NOSTALGIA DEL SILENCIO Y EL DESIERTO

Apuntes

Hace muchos años que no hago unos Ejercicio por el método de San Ignacio. Desde que empecé a comprender que el Vaticano II era una infecta apostasía anticatólica; desde que empecé a comprender que la que parecía ser la Iglesia Católica no era la secta del Vaticano  II y desde que en consecuencia empecé a separarme de todo seguidor de tan nefasta secta, mis posibilidades de realizar unos ejercicio han sido cada vez más difíciles y remotas, hasta el punto de hacerse imposible.
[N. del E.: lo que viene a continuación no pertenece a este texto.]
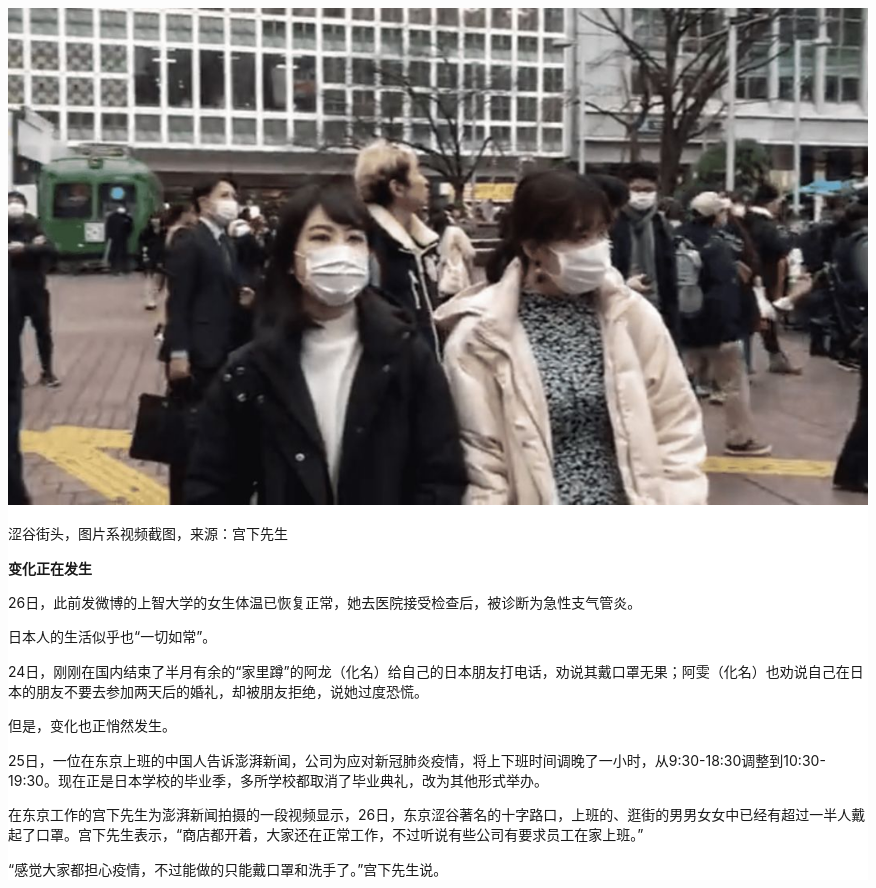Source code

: ![](/images/post/faa6c695693828a7c43edef2c5eb81b4.jpg)

涩谷街头，图片系视频截图，来源：宫下先生

  
**变化正在发生**

26日，此前发微博的上智大学的女生体温已恢复正常，她去医院接受检查后，被诊断为急性支气管炎。

  
日本人的生活似乎也“一切如常”。

  
24日，刚刚在国内结束了半月有余的“家里蹲”的阿龙（化名）给自己的日本朋友打电话，劝说其戴口罩无果；阿雯（化名）也劝说自己在日本的朋友不要去参加两天后的婚礼，却被朋友拒绝，说她过度恐慌。

  
但是，变化也正悄然发生。

  
25日，一位在东京上班的中国人告诉澎湃新闻，公司为应对新冠肺炎疫情，将上下班时间调晚了一小时，从9:30-18:30调整到10:30-19:30。现在正是日本学校的毕业季，多所学校都取消了毕业典礼，改为其他形式举办。

  
在东京工作的宫下先生为澎湃新闻拍摄的一段视频显示，26日，东京涩谷著名的十字路口，上班的、逛街的男男女女中已经有超过一半人戴起了口罩。宫下先生表示，“商店都开着，大家还在正常工作，不过听说有些公司有要求员工在家上班。”

  
“感觉大家都担心疫情，不过能做的只能戴口罩和洗手了。”宫下先生说。  
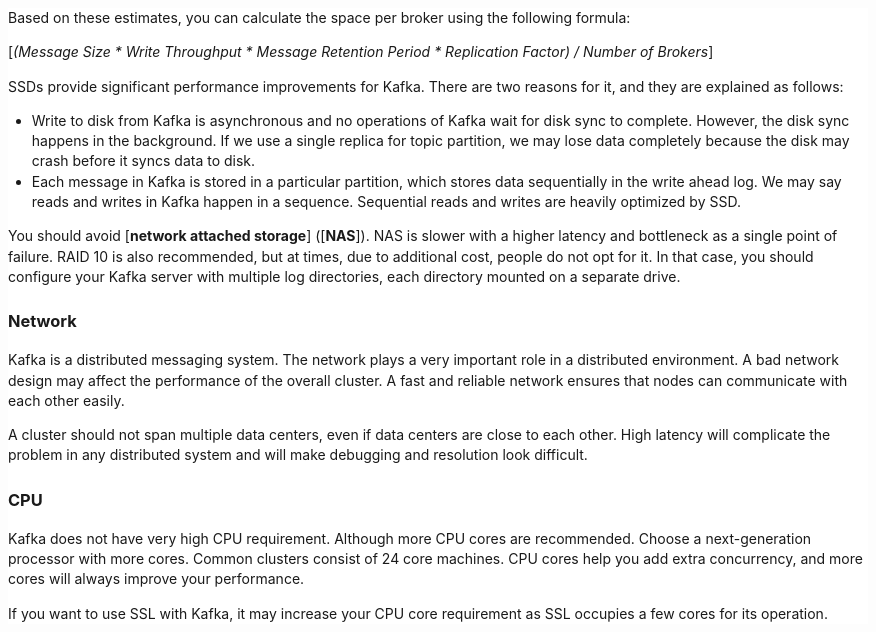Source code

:Based on these estimates, you can calculate the space per broker using
the following formula:

[*(Message Size \* Write Throughput \* Message Retention Period \*
Replication Factor) / Number of Brokers*]

SSDs provide significant performance improvements for Kafka. There are
two reasons for it, and they are explained as follows:


-   Write to disk from Kafka is asynchronous and no operations of Kafka
    wait for disk sync to complete. However, the disk sync happens in
    the background. If we use a single replica for topic partition, we
    may lose data completely because the disk may crash before it syncs
    data to disk.
-   Each message in Kafka is stored in a particular partition, which
    stores data sequentially in the write ahead log. We may say reads
    and writes in Kafka happen in a sequence. Sequential reads and
    writes are heavily optimized by SSD. 


You should avoid [**network attached storage**]
([**NAS**]). NAS is slower with a higher latency and bottleneck
as a single point of failure. RAID 10 is also recommended, but at times,
due to additional cost, people do not opt for it. In that case, you
should configure your Kafka server with multiple log directories, each
directory mounted on a separate drive.




### Network



Kafka is a distributed messaging system. The network plays a very
important role in a distributed environment. A bad network design may
affect the performance of the overall cluster. A fast and reliable
network ensures that nodes can communicate with each other easily. 

A cluster should not span multiple data centers, even if data centers
are close to each other. High latency will complicate the problem in any
distributed system and will make debugging and resolution look
difficult.




### CPU



Kafka does not have very high CPU requirement. Although more CPU cores
are recommended. Choose a next-generation processor with more cores.
Common clusters consist of 24 core machines. CPU cores help you add
extra concurrency, and more cores will always improve your performance. 

If you want to use SSL with Kafka, it may increase your CPU core
requirement as SSL occupies a few cores for its operation.

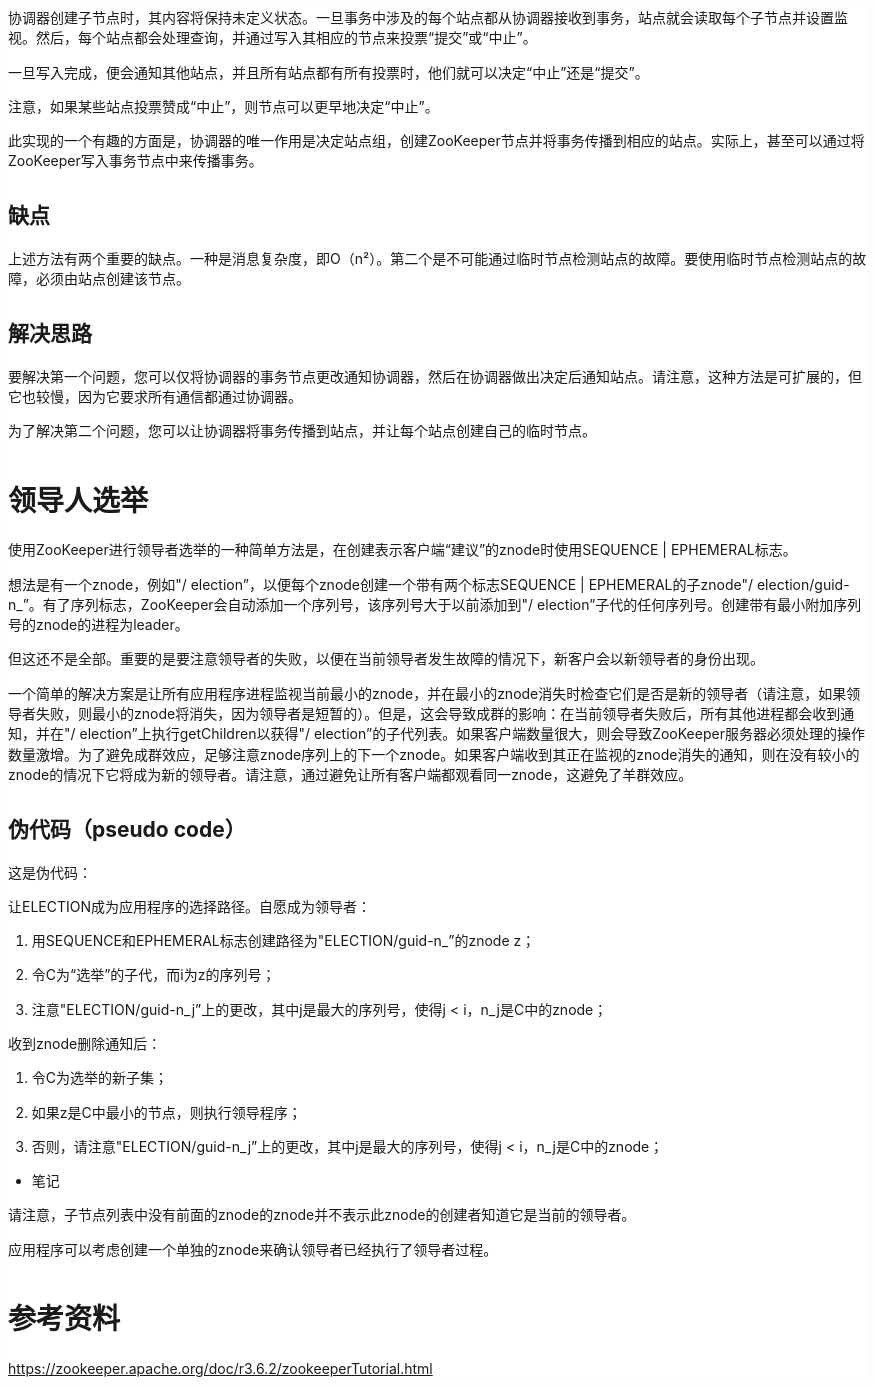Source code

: 协调器创建子节点时，其内容将保持未定义状态。一旦事务中涉及的每个站点都从协调器接收到事务，站点就会读取每个子节点并设置监视。然后，每个站点都会处理查询，并通过写入其相应的节点来投票“提交”或“中止”。

一旦写入完成，便会通知其他站点，并且所有站点都有所有投票时，他们就可以决定“中止”还是“提交”。

注意，如果某些站点投票赞成“中止”，则节点可以更早地决定“中止”。

此实现的一个有趣的方面是，协调器的唯一作用是决定站点组，创建ZooKeeper节点并将事务传播到相应的站点。实际上，甚至可以通过将ZooKeeper写入事务节点中来传播事务。

## 缺点

上述方法有两个重要的缺点。一种是消息复杂度，即O（n²）。第二个是不可能通过临时节点检测站点的故障。要使用临时节点检测站点的故障，必须由站点创建该节点。

## 解决思路

要解决第一个问题，您可以仅将协调器的事务节点更改通知协调器，然后在协调器做出决定后通知站点。请注意，这种方法是可扩展的，但它也较慢，因为它要求所有通信都通过协调器。

为了解决第二个问题，您可以让协调器将事务传播到站点，并让每个站点创建自己的临时节点。

# 领导人选举

使用ZooKeeper进行领导者选举的一种简单方法是，在创建表示客户端“建议”的znode时使用SEQUENCE | EPHEMERAL标志。

想法是有一个znode，例如"/ election”，以便每个znode创建一个带有两个标志SEQUENCE | EPHEMERAL的子znode"/ election/guid-n_”。有了序列标志，ZooKeeper会自动添加一个序列号，该序列号大于以前添加到"/ election”子代的任何序列号。创建带有最小附加序列号的znode的进程为leader。

但这还不是全部。重要的是要注意领导者的失败，以便在当前领导者发生故障的情况下，新客户会以新领导者的身份出现。

一个简单的解决方案是让所有应用程序进程监视当前最小的znode，并在最小的znode消失时检查它们是否是新的领导者（请注意，如果领导者失败，则最小的znode将消失，因为领导者是短暂的）。但是，这会导致成群的影响：在当前领导者失败后，所有其他进程都会收到通知，并在"/ election”上执行getChildren以获得"/ election”的子代列表。如果客户端数量很大，则会导致ZooKeeper服务器必须处理的操作数量激增。为了避免成群效应，足够注意znode序列上的下一个znode。如果客户端收到其正在监视的znode消失的通知，则在没有较小的znode的情况下它将成为新的领导者。请注意，通过避免让所有客户端都观看同一znode，这避免了羊群效应。

## 伪代码（pseudo code）

这是伪代码：

让ELECTION成为应用程序的选择路径。自愿成为领导者：

1. 用SEQUENCE和EPHEMERAL标志创建路径为"ELECTION/guid-n_”的znode z；

2. 令C为“选举”的子代，而i为z的序列号；

3. 注意"ELECTION/guid-n_j”上的更改，其中j是最大的序列号，使得j < i，n_j是C中的znode；

收到znode删除通知后：

1. 令C为选举的新子集；

2. 如果z是C中最小的节点，则执行领导程序；

3. 否则，请注意"ELECTION/guid-n_j”上的更改，其中j是最大的序列号，使得j < i，n_j是C中的znode；

- 笔记

请注意，子节点列表中没有前面的znode的znode并不表示此znode的创建者知道它是当前的领导者。

应用程序可以考虑创建一个单独的znode来确认领导者已经执行了领导者过程。

# 参考资料

https://zookeeper.apache.org/doc/r3.6.2/zookeeperTutorial.html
Recientemente asistí a una reunión de católicos españoles en la provincia de Madrid. No eran solo entre 30 o 40 personas. pero para la fe que hay en España mi parecieron muchos. Y de alguna  manera la reunión tenía remotamente la forma de un retiro o hasta unos ejercicios: estábamos recluidos en una casa de ejercicio durante unos días, y aparte de  las misas, exposiciones y confesiones, existían una serie de charlas.  

Pero para mí de tal reunión lo menos gratificante fue que se concibió como una especie de convivencia: la gente hablaba entre ella mucho y en todo momento… ¡Y cómo eche de menos el silencio de unos ejercicios!

En la habitual vida social de hoy estamos centrados en los demás… o en realidad en nosotros mismos. Nos centramos en dar buena impresión a los demás, en tener gente que nos apruebe… Estamos centrados en nosotros y en el reconocimiento que los demás nos puedan dar… Y eso hace que Dios desaparezca de nuestro horizonte.

Vivimos en un mundo de ruido y acciones. Y la pregunta que la gente se hace cada día es “¿Qué voy a hacer hoy,  cómo me voy a divertir, con quién voy a estar…” El hombre moderno tiene terror a la soledad… y esa es una de las razones del éxito de las redes sociales. En este hombre moderno se cumple la frase del Macbeth de Shakespeare: «La vida es un cuento contado por un idiota, lleno de ruido y de furia, que no tiene ningún sentido».

En cambio el silencio, el desierto nos lleva fácilmente  a Dios. El desierto y el silencio nos lleva a lo esencial; nos lleva a cuestiones como que hemos de morir, hemos de sufrir un juicio, existe el cielo y el Infierno  y solo el Señor salva.

Y probablemente ni nostalgia de unos tiempos en que aún hacia Ejercicios es la nostalgia del silencio y el desierto. La misma nostalgia que llevaba a los cristianos que de verdad le interesaba Dios, a buscar esas cosas: Los padres del desierto que siempre han sido el verdadero modelo y sostén de nuestra búsqueda de santidad.